No Socks

No socks.

Two decades later. Still remember with chagrin.

I was supporting our head of sales and our local rep on a high-level presentation. I was getting dressed in the hotel that morning after a flight the previous day. Where are the socks?

Somehow, socks didn't get into the suitcase. I had a suit, dress shirt, tie, good shoes, no socks.

Maybe I'll look rakishly fashionable. Maybe no one will notice.

Let me tell you: sales people notice these things. Our head of sales did not think I looked rakishly fashionable. I looked like a guy who forgot to put socks on. I still remember the embarrassment. I don't remember if we closed the sale.

To say I have trouble tracking things is a significant understatement. I have an unusual memory. I can recite Longfellow's Paul Revere's Ride, I can sing Emily Dickinson's Sonnet 479 to the tune of the Yellow Rose of Texas. I can't go to the store for three things and reliably come back with the intended three. It was true when I was ten; it's true now.

Travel is challenging for me. I need to track considerably more than three things. I have a checklist. Socks are at the top.

And still, I can forget something every trip. Every trip is different. Too much uncertainty. Often the things I forget, were in the queue to be taken, but If I get interrupted mid sequence, I can lose the sequence.

Then I have to get it all back. One of you reading this may have found two charger cords at your work table after my visit.

Besides the comprehensive checklist, I relieve a significant portion of the cognitive load with a suitcase pre-packed with the basics. One of them is a nice belt I got in the Mall of Dubai because I forgot to pack one for that trip.

My carry bag has multiple compartments which, again, make for easier inventory of the contents. My favorite is a clip to secure my keys, helpful because my previous set I believe got dropped onto a street in Cambridge, Massachusetts, while I was fumbling with change.

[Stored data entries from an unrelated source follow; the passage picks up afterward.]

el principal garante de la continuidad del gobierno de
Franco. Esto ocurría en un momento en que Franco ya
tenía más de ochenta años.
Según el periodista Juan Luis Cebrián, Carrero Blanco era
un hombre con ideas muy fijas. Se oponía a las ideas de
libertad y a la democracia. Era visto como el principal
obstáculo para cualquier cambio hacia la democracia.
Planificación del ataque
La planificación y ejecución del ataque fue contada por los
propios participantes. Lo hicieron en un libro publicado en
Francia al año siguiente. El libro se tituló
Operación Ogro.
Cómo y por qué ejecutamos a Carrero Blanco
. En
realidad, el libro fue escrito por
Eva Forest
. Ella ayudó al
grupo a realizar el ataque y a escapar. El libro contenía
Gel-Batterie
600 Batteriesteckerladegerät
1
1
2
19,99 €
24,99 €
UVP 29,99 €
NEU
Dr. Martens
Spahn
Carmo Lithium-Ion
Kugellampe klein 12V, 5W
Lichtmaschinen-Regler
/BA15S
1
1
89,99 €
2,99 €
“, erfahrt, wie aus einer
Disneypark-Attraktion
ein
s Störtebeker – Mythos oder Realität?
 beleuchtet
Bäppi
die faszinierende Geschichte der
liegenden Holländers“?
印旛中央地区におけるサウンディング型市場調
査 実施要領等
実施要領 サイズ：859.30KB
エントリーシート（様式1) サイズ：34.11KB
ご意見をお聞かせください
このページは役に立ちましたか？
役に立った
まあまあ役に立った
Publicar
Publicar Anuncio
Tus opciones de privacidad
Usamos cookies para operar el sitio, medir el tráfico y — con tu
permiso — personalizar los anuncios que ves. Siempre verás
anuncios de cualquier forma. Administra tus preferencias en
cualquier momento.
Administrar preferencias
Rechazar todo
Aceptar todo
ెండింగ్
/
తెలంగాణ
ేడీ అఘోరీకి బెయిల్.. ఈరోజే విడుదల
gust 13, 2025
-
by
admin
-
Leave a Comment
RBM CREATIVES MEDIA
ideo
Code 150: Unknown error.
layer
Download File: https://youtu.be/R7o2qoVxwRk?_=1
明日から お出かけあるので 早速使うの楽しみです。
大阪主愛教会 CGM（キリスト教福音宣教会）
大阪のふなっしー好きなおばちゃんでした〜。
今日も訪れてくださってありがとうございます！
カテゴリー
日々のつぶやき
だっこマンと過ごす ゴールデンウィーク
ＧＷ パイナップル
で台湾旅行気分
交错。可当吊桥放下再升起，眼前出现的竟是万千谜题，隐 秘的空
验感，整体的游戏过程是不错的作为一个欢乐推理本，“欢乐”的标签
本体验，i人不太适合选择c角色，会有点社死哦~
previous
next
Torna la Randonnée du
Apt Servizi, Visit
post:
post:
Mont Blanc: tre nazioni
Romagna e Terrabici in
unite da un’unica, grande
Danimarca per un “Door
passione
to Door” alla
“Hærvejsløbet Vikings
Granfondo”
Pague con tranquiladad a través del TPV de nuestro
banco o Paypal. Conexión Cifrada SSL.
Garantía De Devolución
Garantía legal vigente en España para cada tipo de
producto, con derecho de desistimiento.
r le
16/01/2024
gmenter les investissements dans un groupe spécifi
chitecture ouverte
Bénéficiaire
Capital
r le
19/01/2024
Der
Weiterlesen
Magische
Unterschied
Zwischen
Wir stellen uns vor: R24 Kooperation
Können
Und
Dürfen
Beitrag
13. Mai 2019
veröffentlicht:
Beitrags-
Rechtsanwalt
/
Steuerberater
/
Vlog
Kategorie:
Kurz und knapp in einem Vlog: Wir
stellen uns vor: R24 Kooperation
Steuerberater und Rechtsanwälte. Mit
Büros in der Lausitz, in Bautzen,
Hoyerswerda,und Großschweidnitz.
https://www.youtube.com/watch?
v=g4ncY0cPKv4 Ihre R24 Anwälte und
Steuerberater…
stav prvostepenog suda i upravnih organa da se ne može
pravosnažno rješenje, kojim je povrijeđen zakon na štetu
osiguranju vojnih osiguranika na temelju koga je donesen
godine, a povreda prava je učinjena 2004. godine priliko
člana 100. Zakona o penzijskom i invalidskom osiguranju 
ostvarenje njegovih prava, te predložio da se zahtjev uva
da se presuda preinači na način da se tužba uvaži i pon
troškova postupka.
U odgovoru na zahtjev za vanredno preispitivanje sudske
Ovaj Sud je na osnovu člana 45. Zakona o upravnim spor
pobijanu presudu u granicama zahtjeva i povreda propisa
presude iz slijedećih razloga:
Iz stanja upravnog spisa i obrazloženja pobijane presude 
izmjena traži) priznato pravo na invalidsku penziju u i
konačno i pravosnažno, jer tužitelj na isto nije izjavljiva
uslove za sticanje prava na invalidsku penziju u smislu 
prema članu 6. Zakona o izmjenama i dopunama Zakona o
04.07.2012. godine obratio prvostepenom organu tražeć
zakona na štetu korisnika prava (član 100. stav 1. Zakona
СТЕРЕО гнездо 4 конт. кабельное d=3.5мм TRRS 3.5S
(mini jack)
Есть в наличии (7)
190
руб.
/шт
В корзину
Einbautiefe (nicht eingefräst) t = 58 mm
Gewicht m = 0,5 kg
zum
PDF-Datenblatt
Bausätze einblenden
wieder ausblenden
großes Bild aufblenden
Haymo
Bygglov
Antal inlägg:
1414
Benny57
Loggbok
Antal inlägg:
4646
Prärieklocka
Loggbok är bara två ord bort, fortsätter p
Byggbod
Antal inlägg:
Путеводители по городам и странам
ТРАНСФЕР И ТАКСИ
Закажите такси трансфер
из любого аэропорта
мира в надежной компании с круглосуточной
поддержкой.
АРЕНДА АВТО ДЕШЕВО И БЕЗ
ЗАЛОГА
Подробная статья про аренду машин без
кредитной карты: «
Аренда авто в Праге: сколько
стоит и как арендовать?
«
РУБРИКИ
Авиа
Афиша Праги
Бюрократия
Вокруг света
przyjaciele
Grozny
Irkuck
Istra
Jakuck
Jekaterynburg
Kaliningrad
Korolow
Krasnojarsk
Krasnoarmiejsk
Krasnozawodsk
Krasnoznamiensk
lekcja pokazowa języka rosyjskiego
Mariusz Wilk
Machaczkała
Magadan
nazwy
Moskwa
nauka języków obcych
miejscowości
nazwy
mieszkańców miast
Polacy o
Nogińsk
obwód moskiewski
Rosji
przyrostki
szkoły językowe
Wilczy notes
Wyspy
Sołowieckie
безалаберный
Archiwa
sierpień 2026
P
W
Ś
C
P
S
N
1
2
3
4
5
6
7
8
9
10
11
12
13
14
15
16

Those of you who know me are recognizing this as a consequence of my position on the extreme end of the Distinctly Associative preference. On reading the draft for this post, one of my colleagues, who has talked other times about the challenges of his strong Sequential preference, said he gets pleasure and energy from packing his bag. I'm grateful for him and several others in our organization who can hold a grip on things that are slippery for me.